The six leadership lessons above aren’t just metaphors. They’re a direct window into how one of the planet’s most intelligent creatures has solved the problem of living together — and thriving — for millions of years.
Frequently Asked Questions about Leadership Lessons From Elephants
Even though elephants are the largest land mammals alive, they are also clear and wise examples of leadership in the animal kingdom. Elephants descend from mammoths, but despite their size and strength, one important feature of leadership is loyalty.
Elephants can provide valuable lessons for human leaders on how to be effective and successful. These lessons include leading by example, fostering a strong team, communicating effectively, embracing change, taking care of your team, and staying focused and determined.
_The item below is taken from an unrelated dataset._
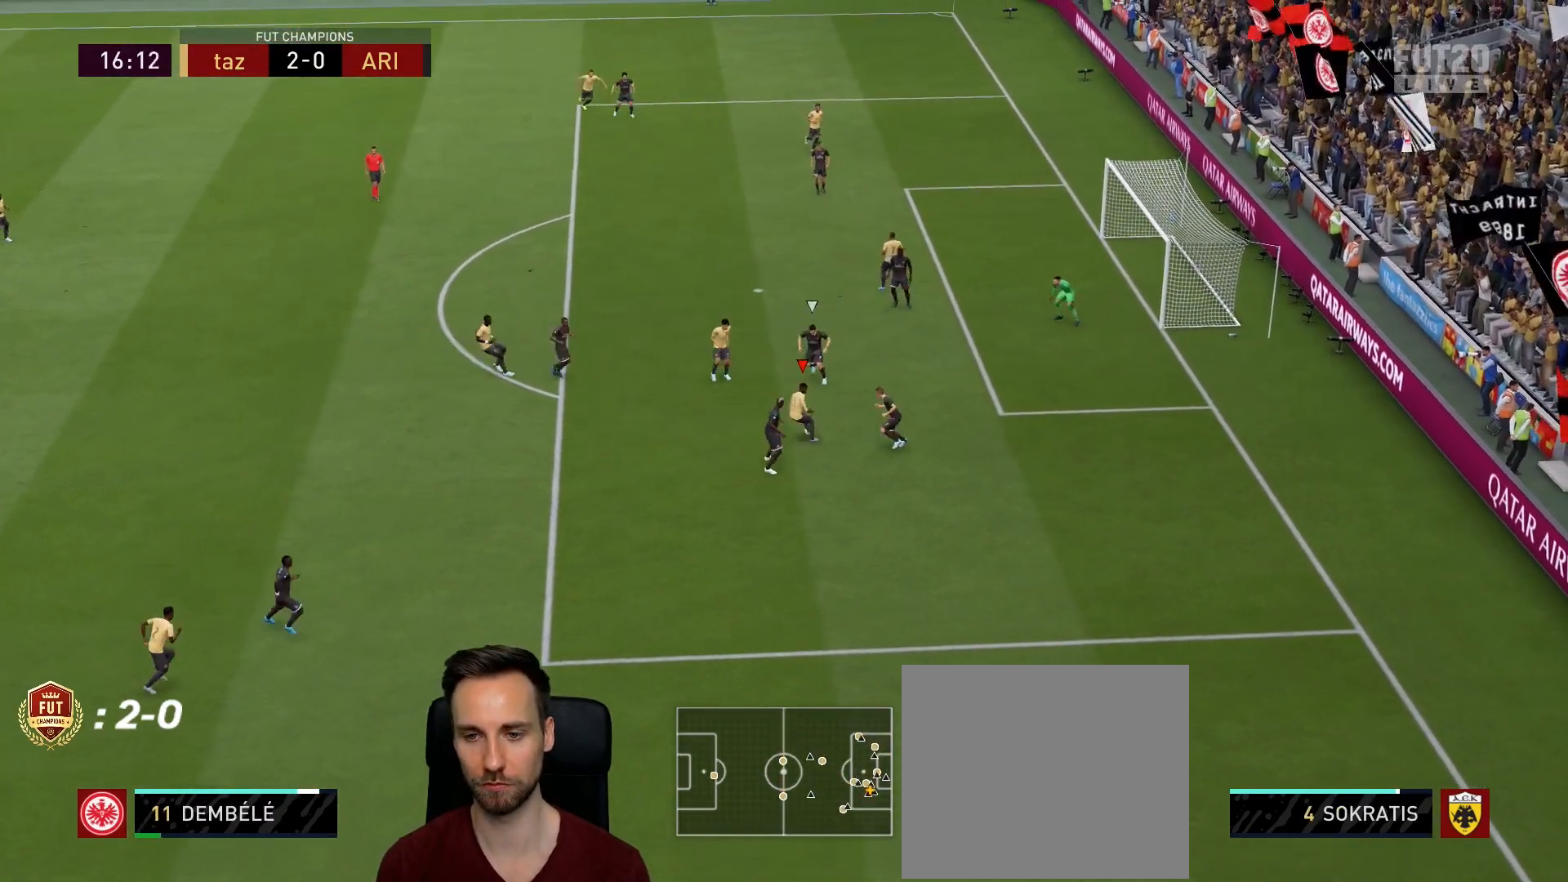
{"buttons": [], "left_stick": "up-right", "right_stick": "center", "events": [[100, "CIRCLE", "up"]]}
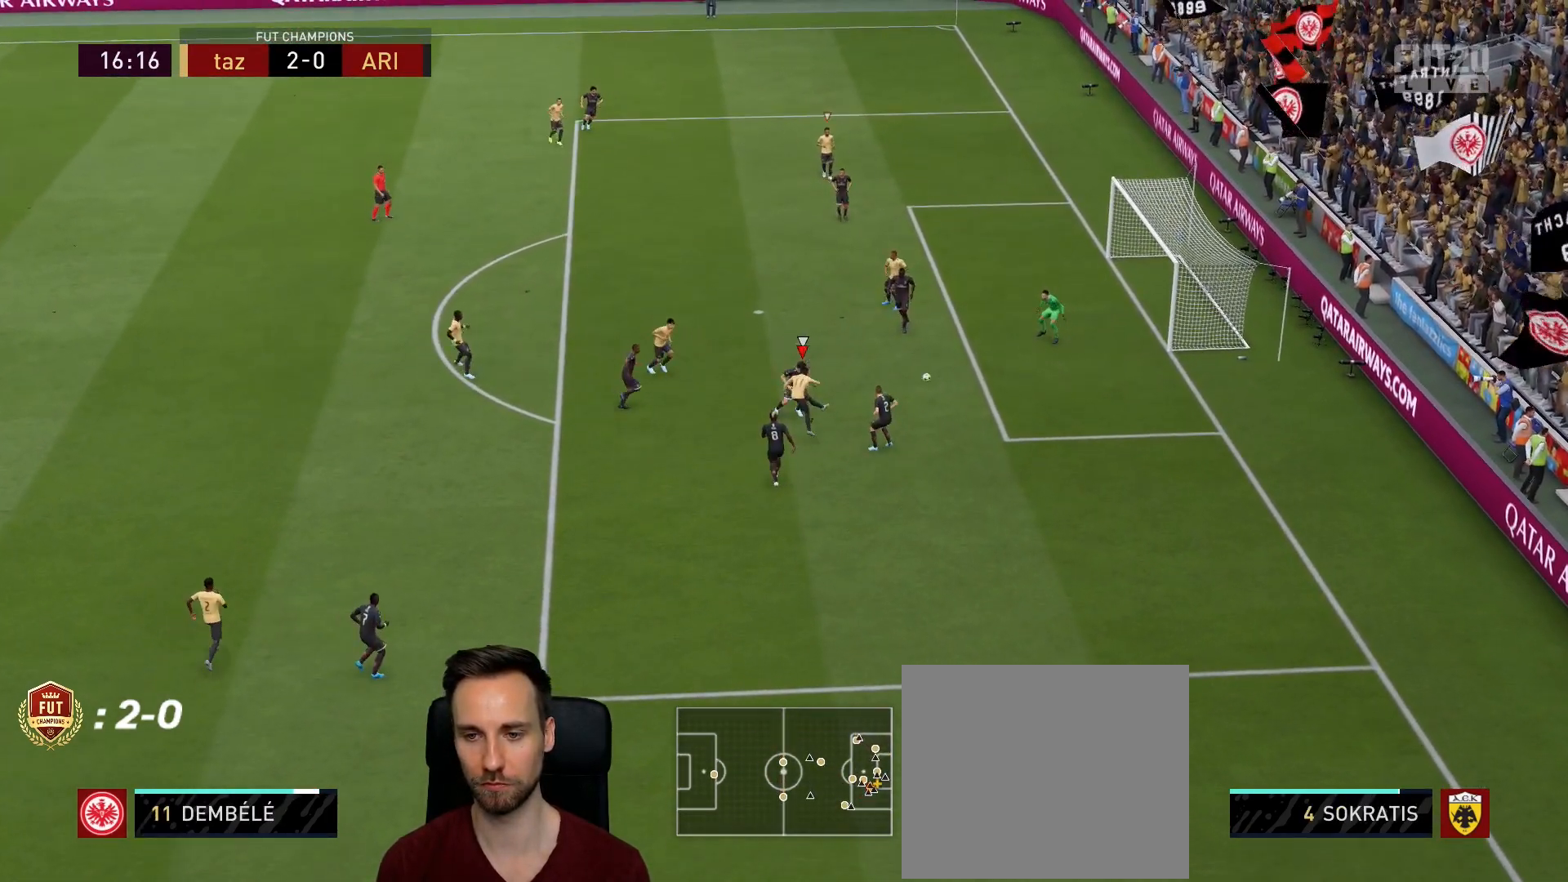
{"buttons": [], "left_stick": "up-right", "right_stick": "center", "events": []}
The most experienced and oldest in age female elephants usually lead the elephant family groups, which can contain anywhere from two elephants to more than twenty elephants, including baby elephants.
In many measurable ways, yes. Elephants outperform dogs on tests of self-recognition (mirror test), long-term individual memory, cooperative problem-solving, and numerical discrimination. Elephants also display complex grief behaviours and empathy that are rarely observed in domestic dogs. However, dogs excel in reading human social cues — a specialised intelligence shaped by tens of thousands of years of co-evolution with humans.
Exceptionally good — the phrase ‘an elephant never forgets’ has real scientific basis. Elephants can recognise and remember individual elephants and humans they encountered decades earlier. Matriarchs store detailed knowledge of migration routes, water sources, and past threats over their 60–70 year lifespans. Research has shown herds with older, more experienced matriarchs make better decisions during droughts and recover faster from disruptions.